По улице девушки, весело пересмеиваясь, несли икону, фонарь и запрестольный крест, за ними култыхали старухи. Какой-то пьяный подлез на карачках под образ, девушки прыснули. Мальчишка поддел ногой его шапку, тот, не успев перекрестить испачканное рыло, заорал, заругался матерно.
Пришел Санька, сын Филиппа Петровича, в новом пиджачном костюме, и привел с собой человек пять сверстников. Те осмотрели меня со всех сторон, ушли.
– Это Санька мой их оповестил, узнал, что вы книжки сочиняете. Вот, любопытствуют, - сказал мне хозяин.
– Санька, так?
– Так, - ответил тот, а сам улыбается и все ластится ко мне. Он переходит во вторую ступень, любит читать, но книг здесь достать негде, мечтает о том, как будет в Петербурге "обучаться на инженера".
– А крестьянство?
– спрашиваю я.
– Буду пахать и инженерить. Построю мельницу. Электричество проведу.
В сенцах топот, словно кони ворвались. Это к девице, в ту половину, гости. Вскоре вошла и она, раздраженная, щеки горят:
– Бесстыжий какой этот Прошка Мореход, опять парней привел.
– Самовар, что ли?
– спросила мать.
– Очень надо им брюхо-то полоскать. Давай скорей пирогов да хлеба. А селедки-то где?
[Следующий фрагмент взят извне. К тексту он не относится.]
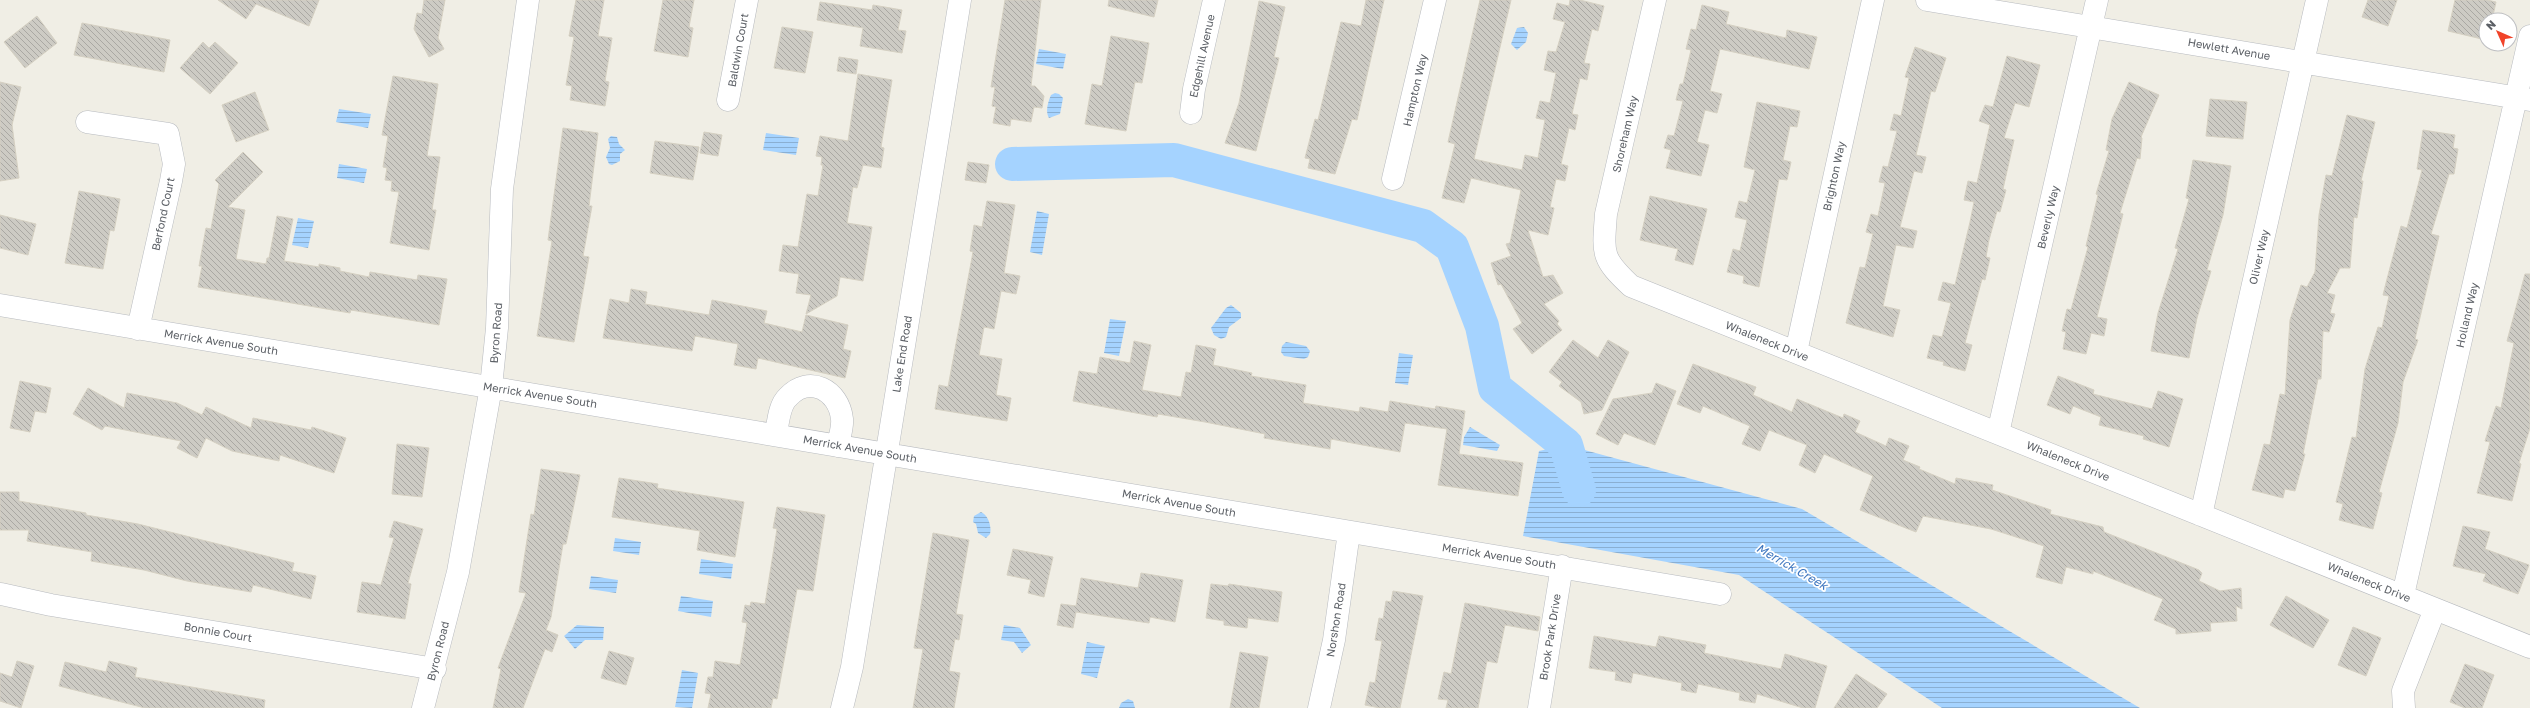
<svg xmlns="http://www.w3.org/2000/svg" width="2530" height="708" font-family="'Golos Text',sans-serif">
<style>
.water{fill:url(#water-rules)}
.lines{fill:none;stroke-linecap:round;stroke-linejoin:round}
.river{stroke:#a5d3ff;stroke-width:34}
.building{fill:url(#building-back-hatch);stroke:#d5d0c2}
.minor-casing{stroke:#b7babf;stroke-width:23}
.minor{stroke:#fff;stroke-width:22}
.labels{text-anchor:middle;stroke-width:3.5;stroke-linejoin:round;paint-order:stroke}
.street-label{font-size:11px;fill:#5c6066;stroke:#fff}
.water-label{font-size:12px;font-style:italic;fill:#3f77c0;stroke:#fff}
</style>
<defs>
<pattern id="water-rules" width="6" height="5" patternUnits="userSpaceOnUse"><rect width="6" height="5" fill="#a5d3ff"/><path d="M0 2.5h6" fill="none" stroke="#8aafd2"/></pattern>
<pattern id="building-back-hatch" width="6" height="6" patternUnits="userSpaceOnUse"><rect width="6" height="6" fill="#cdcbc4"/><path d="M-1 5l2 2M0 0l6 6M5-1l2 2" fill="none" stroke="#aaa8a3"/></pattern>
</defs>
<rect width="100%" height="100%" fill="#f0eee5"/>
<path class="water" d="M1524 27 1528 33 1526 42 1517 50 1511 44 1517 28Z
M1039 49 1066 54 1063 69 1036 64Z
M1055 93 1059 94 1063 98 1060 114 1049 118C1045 111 1048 102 1051 95Z
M339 109 371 114 368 128 336 122Z
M766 133 799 138 796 155 763 150Z
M611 136 617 137 619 144 625 150 620 154V161L612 165 609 164 606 157 610 148 608 139Z
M339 164 367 169 364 183 337 178Z
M1037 211 1049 214 1042 255 1030 252Z
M298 218 314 221 308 248 292 245Z
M1231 305 1241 313V318L1229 327 1226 337 1221 339 1214 335 1211 328 1226 308Z
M1110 319 1126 321 1119 356 1104 353Z
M1286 342 1306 346 1310 351 1308 357 1304 359 1284 356 1281 352 1282 346Z
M1399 353 1413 355 1408 385 1395 383Z
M1470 427 1500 445 1497 451 1463 445 1464 437Z
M1566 445 1802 509 2140 708H1942L1739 575 1523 536 1539 451Z
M981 512C988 515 992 526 990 534L986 538 978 533 976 524 973 522 974 516Z
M615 538 641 542 639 555 613 551Z
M701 559 733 564 731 579 699 574Z
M591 576 618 580 616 593 589 589Z
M681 596 713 601 711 617 678 611Z
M577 625 604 627 603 640H585L575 649 564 636Z
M1004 625 1020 628 1031 645 1022 653 1014 642 1001 640Z
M1087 642 1105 646 1097 678 1081 674Z
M682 670 698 673 692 708 675 707Z
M1128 699 1133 701 1135 708H1119L1121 703Z"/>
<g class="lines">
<path class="river" d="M1012 164 1174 160 1423 226 1452 247 1482 326 1495 388 1566 445 1579 490"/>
</g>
<path class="building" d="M218 0H319L309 26 256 4 246 19Z
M424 0H445L438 38 444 49 429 57 414 29 417 13 422 14Z
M576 0H604L598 36 612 38 605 81 609 82 605 106 570 100 572 86 566 85 574 37 569 36Z
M663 0H694L689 27 693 28 688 57 654 51Z
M1005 0H1041L1031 86H1035L1044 96 1042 108 1034 107 1031 122 1011 119 1010 126 993 123 996 107 992 106 995 87H991Z
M1109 0H1158L1154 17 1108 6Z
M1366 0H1384L1357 120 1352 119 1335 174 1308 168 1310 159 1305 158 1315 119 1318 120 1341 22 1361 26Z
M1480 0H1511L1474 159 1522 170 1525 155 1538 158 1545 120 1536 118 1540 101 1550 103 1556 73 1544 70 1548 51 1556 52 1565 22 1553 19 1557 3 1569 6 1570 0H1580L1604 6 1598 31 1592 29 1584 63 1590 64 1587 80 1580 78 1572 114 1578 115 1575 130 1569 128 1561 164 1568 166 1565 181 1556 179 1550 207 1554 208 1548 235 1528 230 1543 277 1553 275 1563 293 1544 304 1559 321 1557 324 1562 330 1532 354 1513 329 1522 323 1501 284 1498 285 1491 263 1511 256 1506 244 1510 243 1521 190 1471 178 1464 203 1442 198 1455 144 1448 142Z
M2368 0H2397L2388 26 2362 17Z
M2455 0H2487L2496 2 2492 20H2486V40L2448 31Z
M1259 1 1285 7 1274 57 1279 58 1256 151 1225 143 1239 103Z
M820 2 872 10 873 5 902 10 898 30 906 31 902 53 860 46 863 28 817 20Z
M1702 5 1729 12 1726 24 1786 38 1787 30 1817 37 1809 69 1720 49 1710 91 1722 94 1717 113 1705 110 1697 142 1709 145 1701 176 1666 168 1671 150 1664 148 1668 135 1674 136 1683 101 1676 100 1680 84H1683L1691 50 1686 49 1691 29 1696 30Z
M37 16 57 43 25 68 4 42Z
M82 23 170 40 164 72 74 55Z
M782 27 813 32 805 73 774 68Z
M1111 36 1149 43 1142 83 1135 82 1126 131 1085 124 1092 84 1102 86Z
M203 42 209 48 215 42 238 63 210 94 180 68Z
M1915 47 1946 58 1935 92 1931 91 1916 155 1926 157 1922 173 1914 171 1900 227 1917 231 1913 248 1896 245 1883 306 1900 310 1893 337 1846 323 1860 267 1865 268 1873 234 1866 232 1871 214 1878 216 1885 183 1879 182 1883 166 1888 167 1897 131 1890 130 1894 114 1901 116 1909 78 1905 77Z
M2007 56 2040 65 2029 107 2015 103 2004 138 2014 140 2003 189 2006 190 2000 212 1997 211 1989 240 1986 257 1990 258 1985 280 1982 279 1965 343 1972 345 1965 371 1943 365 1944 362 1927 358 1933 335 1942 337 1951 303 1938 300 1943 282 1955 285 1970 222 1974 202 1964 200 1968 181 1977 183 1990 125 1979 121 1985 105 1993 107Z
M839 57 858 60 856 74 837 71Z
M858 74 892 80 881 147 884 148 881 168 863 165 857 188 853 187 847 223 872 227 863 281 840 277 837 296 806 314 811 295 796 293 799 274 779 271 783 245 798 247 807 194 818 196 823 165H821L822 157 816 156 820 136 848 141Z
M393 76 438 84 427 156 440 157 432 210H436L429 250 390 243 399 192 391 191 392 181 385 180 387 168 383 167 388 136 382 135Z
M0 82 21 87 12 125 19 178 0 181Z
M2129 82 2159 95 2141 137 2142 138 2140 159 2137 158 2120 213 2123 214 2097 317 2107 319 2104 336 2091 333 2086 354 2063 349 2066 332 2062 331 2067 309 2071 310 2088 247 2086 246 2098 195 2096 194 2109 151 2106 150 2112 119Z
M255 92 269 130 236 142 222 105Z
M2210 99 2247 102 2243 139 2206 136Z
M1757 102 1800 111 1797 127 1790 126 1783 160 1791 162 1787 180 1779 179 1759 287 1743 283 1744 276 1727 272 1733 249 1740 251 1747 220 1735 217 1739 201 1747 203 1755 170 1744 167Z
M2347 115 2375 122 2361 181H2363L2357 218 2354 217 2350 268H2340L2327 293 2335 295 2330 313 2335 314 2329 332 2323 331 2321 379H2318L2303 454H2305L2295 491 2285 489 2283 498 2252 490 2264 444 2270 445 2280 394 2285 395 2290 320 2301 285 2307 287 2315 272 2319 215 2326 175 2332 176Z
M563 128 598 133 589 206H592L583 256 589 257 574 342 537 336 552 241 548 240Z
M2423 130 2455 135 2453 148 2458 149 2454 174H2449L2431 234 2439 236 2415 339 2418 340 2403 382 2398 423 2379 492 2382 493 2373 529 2339 520 2343 504 2336 502 2352 437 2356 438 2365 369 2378 327 2382 328 2389 296 2383 295 2387 279 2401 226 2407 228 2422 170 2417 169Z
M704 132 722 135 718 156 700 153Z
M655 141 699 147 693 180 650 173Z
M243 152 263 172 228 207 245 210 236 259 266 264 267 258H269L277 216 293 219 284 261 319 267V264L340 268V271L369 277 370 272 417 280 418 275 447 279 439 325 351 310 350 313 198 287 202 266H199L206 228 211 229 219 184 215 180Z
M2193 160 2231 166 2223 215 2207 270 2211 271 2197 318 2189 358 2151 351 2158 313 2178 249 2175 248 2189 199 2186 198Z
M968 162 989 165 986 183 965 180Z
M79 191 120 199 114 231 110 230 103 269 65 263Z
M1650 196 1707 209 1693 265 1675 260 1678 249 1640 240Z
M987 201 1015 205 1004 273 1020 276 1016 294 1001 291 994 329 984 327 979 355 1002 359 996 395 1011 398 1007 421 935 409 939 385 948 387 973 252 970 251 974 225 982 227Z
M0 215 36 224 28 255 0 248Z
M2525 274H2530V428L2519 463 2521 464 2512 501 2477 493 2490 442 2485 441 2496 406 2501 408 2514 343 2507 341Z
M631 289 647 292 645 304 709 315 712 300 767 311 764 323 802 332 806 315 848 325 843 349 851 351 845 378 758 358 756 369 734 365 738 344 695 336 692 351 603 338 610 299 629 303Z
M1573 340 1598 358 1608 340 1629 352 1602 410 1584 414 1581 402 1559 386 1562 382 1549 372Z
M1134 341 1151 345 1142 390 1181 397 1186 372 1191 373 1196 345 1216 349 1213 365 1252 373 1251 376 1306 385 1303 403 1359 412 1360 407 1388 412 1390 401 1435 409 1436 406 1465 411 1459 454 1523 463 1518 496 1438 485 1447 429 1405 423 1400 452 1331 439 1330 449 1264 438 1265 434 1205 422 1158 414 1157 417 1073 401 1079 371 1097 374 1100 357 1130 363Z
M1693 364 1756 387 1753 395 1792 412 1797 399 1843 418 1844 414 1860 421 1855 432 1886 446 1889 438 1909 446 1903 460 1920 467 1919 469 1955 484 1956 478 1993 485 1992 490 2051 510 2050 514 2103 527 2104 532 2199 570 2202 573 2199 581 2220 591 2241 588 2242 609 2236 606 2237 621 2210 623 2211 631 2176 634V629L2154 620 2163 599 2093 571V574L2066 567 2062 584 2036 577 2044 546 1991 529 1923 516 1916 532 1860 510 1873 476 1824 454 1815 473 1799 465 1807 445 1769 430 1760 451 1742 444 1750 426 1703 406 1700 413 1677 404Z
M2058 376 2094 390 2093 394 2152 409 2158 391 2183 399 2169 447 2143 439 2144 436 2099 425 2101 417 2073 406 2070 414 2047 405Z
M20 381 51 388 46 413 35 411 30 432 10 428Z
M1656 383 1676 391 1655 445 1624 433 1618 445 1596 434 1613 399 1652 393Z
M88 388 124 408 127 393 177 403 202 415 206 407 251 428 253 418 311 430 312 427 346 438 334 473 280 455 279 461 232 451 206 438 197 458 177 448 181 441 105 426 102 430 73 414Z
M397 444 429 448 422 497 392 494Z
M541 469 580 475 566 544H563L551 617 546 630 558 635 552 652 545 649 523 708H493L501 669 498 668 526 593 519 592 531 514 534 515Z
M619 478 658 484 657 488 744 502 735 557 697 550 700 531 612 517Z
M0 492H19V501L86 513V515L138 524 294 563 292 571 316 576 311 599 253 585 251 592 187 581 144 570 91 561 92 552 27 541 29 530H0Z
M777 507 825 515 813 591 797 589 777 699 773 698 771 708H708L711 694 705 693 708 677H713L715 661 740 665 747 623 742 622 745 605 750 606 751 602 765 604 777 529 773 528Z
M394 521 423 529 408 583 411 584 405 619 357 612 362 582 381 585 394 538 389 537Z
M2463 526 2490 532 2485 549 2529 565 2518 594 2483 581 2486 574 2453 566Z
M933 533 969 540 956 614 963 615 959 640 955 639 949 671 960 673 954 708H913L923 649 914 648Z
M1013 549 1053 557 1044 597 1028 593 1031 580 1007 575Z
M1141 573 1183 580 1175 622 1150 617 1149 623 1076 612 1073 628 1057 625 1061 604 1076 606 1081 578 1138 588Z
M1211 584 1228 586 1229 584 1282 592 1278 622 1248 618 1247 628 1224 625V621L1206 618Z
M1393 591 1423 596 1400 708H1380L1365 705 1370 682 1375 683 1382 641 1375 640 1379 618 1383 619 1386 601 1391 602Z
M2286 596 2329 620 2313 648 2270 625Z
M1465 603 1540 617 1538 631 1505 625 1497 663 1487 661 1478 708H1446L1448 700 1438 699 1444 672 1451 674Z
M2353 627 2381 638 2366 676 2338 665Z
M1594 636 1656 647 1659 636 1706 645 1704 653 1781 669 1785 654 1827 666 1815 708H1803L1757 694 1755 703 1739 700 1740 693 1698 684 1696 693 1681 690 1682 683 1633 673 1631 683 1615 680 1616 672 1589 668Z
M609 651 634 658 626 685 601 678Z
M1240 652 1268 657 1259 708H1230Z
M17 661 34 666 21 708 0 701V673L12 677Z
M109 661 137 668 135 677 265 700 264 708H145L59 686 65 662 106 672Z
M2465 664 2494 675 2482 708H2465L2450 702Z
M1856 674 1887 694 1877 708H1834Z"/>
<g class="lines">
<g class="minor-casing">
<path id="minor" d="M1655 0 1606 214C1603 254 1601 258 1631 286L2530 647
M1927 0 2530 100
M728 100 747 0
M1191 113 1194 89 1214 0
M87 122 168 134 174 164 171 181 138 329
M1393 179 1435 0
M0 305 1720 594
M1796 352 1873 0
M1998 433 2097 0
M776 434C778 423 779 405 788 397 809 374 839 390 842 419 843 427 839 438 838 446
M2201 515 2317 0
M1 594 51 605 435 669
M2403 595 2530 36
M423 708 458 572 491 387 497 328 502 189 528 0
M842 708 852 667 960 0
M1319 708 1334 640 1349 532
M1539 708 1562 566
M2404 708 2403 691 2435 609"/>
</g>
<use href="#minor" class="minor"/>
</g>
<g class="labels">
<g class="street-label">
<text transform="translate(2229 49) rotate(10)" y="4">Hewlett Avenue</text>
<text transform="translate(738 50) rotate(-80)" y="4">Baldwin Court</text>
<text transform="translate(1202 56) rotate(-78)" y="4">Edgehill Avenue</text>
<text transform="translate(1415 90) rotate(-77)" y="4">Hampton Way</text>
<text transform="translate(1625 134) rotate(-77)" y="4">Shoreham Way</text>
<text transform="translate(1834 176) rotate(-78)" y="4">Brighton Way</text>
<text transform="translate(163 214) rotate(-78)" y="4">Berfond Court</text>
<text transform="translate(2048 217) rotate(-77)" y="4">Beverly Way</text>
<text transform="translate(2259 257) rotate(-77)" y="4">Oliver Way</text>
<text transform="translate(2467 315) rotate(-77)" y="4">Holland Way</text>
<text transform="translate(496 333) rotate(-86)" y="4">Byron Road</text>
<text transform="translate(1767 341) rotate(22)" y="4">Whaleneck Drive</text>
<text transform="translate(221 342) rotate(9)" y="4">Merrick Avenue South</text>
<text transform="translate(902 354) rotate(-81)" y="4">Lake End Road</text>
<text transform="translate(540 395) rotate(9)" y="4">Merrick Avenue South</text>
<text transform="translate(860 449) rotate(10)" y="4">Merrick Avenue South</text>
<text transform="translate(2068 461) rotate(22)" y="4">Whaleneck Drive</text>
<text transform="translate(1179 503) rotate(10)" y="4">Merrick Avenue South</text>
<text transform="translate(1499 556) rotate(9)" y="4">Merrick Avenue South</text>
<text transform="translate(2369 582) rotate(22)" y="4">Whaleneck Drive</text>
<text transform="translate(1336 620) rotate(-81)" y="4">Norshon Road</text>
<text transform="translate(218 632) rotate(10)" y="4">Bonnie Court</text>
<text transform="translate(1550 637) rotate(-81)" y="4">Brook Park Drive</text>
<text transform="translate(438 651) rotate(-76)" y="4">Byron Road</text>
</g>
<g class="water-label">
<text transform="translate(1792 567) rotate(30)" y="4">Merrick Creek</text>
</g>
</g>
<g transform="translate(2498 32) rotate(315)"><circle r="19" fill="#ffffff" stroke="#bebfc2"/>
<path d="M0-3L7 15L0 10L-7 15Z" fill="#f14329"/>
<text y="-6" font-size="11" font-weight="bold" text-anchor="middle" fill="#5c6066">N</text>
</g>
</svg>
– Ужо я студня положу. Пес-то их носит, прижрали все. С раннего утра. Да и завтра-то целый день. Обжоры окаянные...
– ворчит старуха.
* * *
Вскоре затряслась изба и задребезжала посуда; начался пляс. Пошли смотреть. Гармошка визжит и тяфкает, как сто собак. На маленьком пространстве горницы пляшут восемь пар: и кадриль, и вальс, и тустеп, невообразимая толчея и суматоха. Прошка Мореход выделывает такие штуки, что хоть на открытую сцену в "Аквариум". Сухой, черномазый, возле уха бачки, брюки-клеш, и у пояса офицерский кортик. Он занимает в уездном городе большую должность, приехал на праздник домой, подвыпил и снизошел до веселой гульбы. Но он все время на высоте положения: жесты и позы его пышут необычайным благородством, с уст летит бесконечное: "извиняюсь... извиняюсь... Ах, мерси". В вихре вальса какая-то рослая девица двинула его лошадиным задом, 1000 он торнулся головой в брюхо пастуха и воскликнул под общий хохот:
– Извиняюсь, извиняюсь...
Вот ударил ладонь в ладонь, крикнул:
– Дамы! Гранрон!.. Круг, круг, круг... Нетанцующих прошу к стенке... Дамы!
Девушки в замешательстве совались, путались:
– Танька, куда ты?.. Олечка, сюда!
– Кавалеры скрозь дам! Сирвупле... Дамы скрозь кавалеров! Сирвупле...
Он дробно перекручивал ногами, брючины, как юбки, хлестали одна другую, взлетала вверх то правая, то левая рука, и каблуки в пол, как в барабан. Изомлел, устал, да и все дышали жарко - в горнице, как в бане, он протискивался сквозь густую толпу зевак, заполонившую все сенцы, и, помахивая в лицо надушенным платком, говорил своей свите:
– Мы, интеллигенты, в городе развлекаемся в танцах таким манером: во-первых, - на эстраде духовой оркестр... Потом...
А в другой половине, под рев гармошки, батюшка служил молебен, отчетливо и не торопясь. Подвыпивший дьячок, привалившись плечом к окну, рявкал благим матом, и уж не мог креститься. Набирался народ, старики и молодежь. Пастух рыгнул оглушительно и перекрестился. Старик сгреб его сзади за опояску и выбросил за дверь. На столе - вода и ржаной каравай. Священник освятил хлеб и воду. Стали подходить к кресту.
– А там веселятся?
– спросил он.
– Ну, ничего, ничего, дело не злое. Молодежь. Ничего... Лишь бы не ссорились.
– Батюшка, отец Кузьма, - сказал хозяин.
– Не смею утруждать вас водочкой, знаю, что не употребляете... Чайку.
– Тороплюсь, Филипп Петрович, тороплюсь... Ах, вы из Петербурга? обратился он к нам.
– Ну, как там живая церковь? И что это за живая церковь? Ее принципы, каноны? Ересь, наверно. И что ж вы не защищали свою матерь, старую апостольскую церковь Христову?